CORVALLIS - A team of Oregon State University scientists is working to develop simpler, faster and more cost-effective methods to assess and clean up groundwater contamination in places such as Hanford Nuclear Reservation, military installations and petrochemical facilities.
The new OSU tests are five to 10 times less expensive and take much less time - hours or days, instead of months or years. They also give just as much or more information than the more traditionally used methods, which may take many years and cost millions of dollars to complete.

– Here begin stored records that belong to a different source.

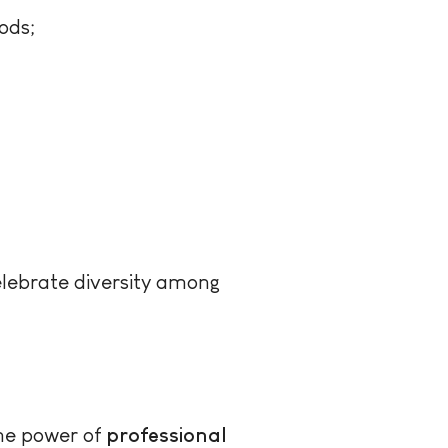
ods;
lebrate diversity among
the power of
professional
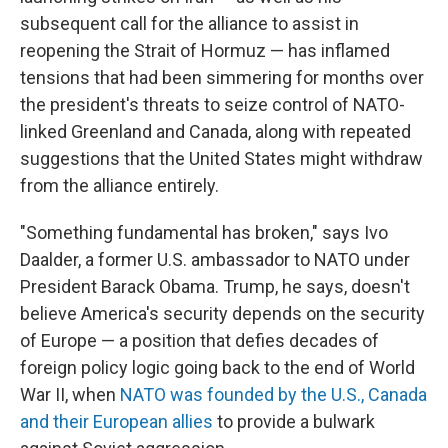
subsequent call for the alliance to assist in
reopening the Strait of Hormuz — has inflamed
tensions that had been simmering for months over
the president's threats to seize control of NATO-
linked Greenland and Canada, along with repeated
suggestions that the United States might withdraw
from the alliance entirely.
"Something fundamental has broken," says Ivo
Daalder, a former U.S. ambassador to NATO under
President Barack Obama. Trump, he says, doesn't
believe America's security depends on the security
of Europe — a position that defies decades of
foreign policy logic going back to the end of World
War II, when
NATO was founded by the U.S., Canada
and their European allies
to provide a bulwark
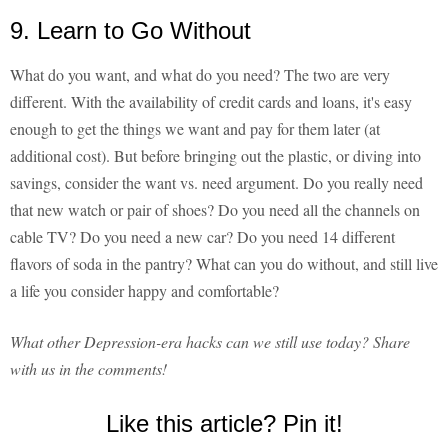
9. Learn to Go Without
What do you want, and what do you need? The two are very
different. With the availability of credit cards and loans, it's easy
enough to get the things we want and pay for them later (at
additional cost). But before bringing out the plastic, or diving into
savings, consider the want vs. need argument. Do you really need
that new watch or pair of shoes? Do you need all the channels on
cable TV? Do you need a new car? Do you need 14 different
flavors of soda in the pantry? What can you do without, and still live
a life you consider happy and comfortable?
What other Depression-era hacks can we still use today? Share
with us in the comments!
Like this article? Pin it!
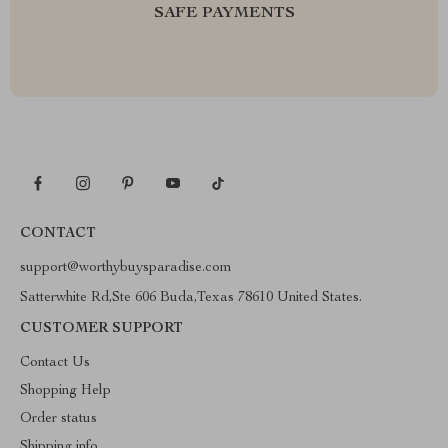
SAFE PAYMENTS
CONTACT
support@worthybuysparadise.com
Satterwhite Rd,Ste 606 Buda,Texas 78610 United States.
CUSTOMER SUPPORT
Contact Us
Shopping Help
Order status
Shipping info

"Often times, with traditional methods, more money and time is spent studying the problem than on cleaning it up," said Jack Istok, a professor of civil engineering at OSU. "We think our new methods help us get into the field more quickly and inexpensively and get to the cleanup stage sooner. And we learn about the factors that influence the whole system - the physical, chemical, biological. Managers are a lot more willing to start clean up if they can see initial results sooner."
Rather than start with small experiments in the lab as most scientists do, Istok and his colleagues jump into the field right away.
"Otherwise," Istok said, "we might be studying the wrong problem or miss something totally obvious."
To initially assess a groundwater contamination problem, Istok and his colleagues devised a new "push-pull" method, where a known amount of test solution is injected into a single well, then later extracted, along with the groundwater mixture from the same well. Their test is much quicker than the more standard methods where test solutions are injected into one well, then measured in other wells in the aquifer.
The liquid extracted from the well may reveal a lot about the nature of the groundwater pollution, said Jennifer Field, an assistant professor of environmental chemistry at OSU. Field and her colleagues analyze the solutions from the push-pull tests in the Department of Agricultural Chemistry at OSU.
"This push-pull method can give us information about the aquifer, the chemical contamination and its biological characteristics, depending on what we inject into the well," said Field. "It can also give us information on how best to clean up the groundwater."
Working with the team to develop test solutions to inject down the wells in the push-pull tests is Michael Hyman, a microbial ecologist in OSU's Department of Botany and Plant Pathology. Hyman looks at the influence of microorganisms, especially their role in cleaning up fuel and solvent spills.
Once initial information is gleaned from the push-pull tests, the scientists build intermediate scale models of a section of the aquifer in OSU's Groundwater Research Laboratory in Corvallis. Hauling in large amounts of uncontaminated native sediments from an aquifer of interest, they build large pie-shaped wedges in which they conduct their "sandbox" experiments.
"In our sandbox models, we can simulate the movement of contaminants traveling through the aquifer," said Istok. "Once we know how a contaminant moves in the subsurface, we can also test how well a clean up method might work."
Istok has used these methods to assess and clean up sites at Hanford Nuclear Reservation, Hickam Air Force Base and on oil company property in the Pacific Northwest. They have addressed radioactive contamination, fuel spills and trichloroethylene (TCE), a common solvent and groundwater contaminant.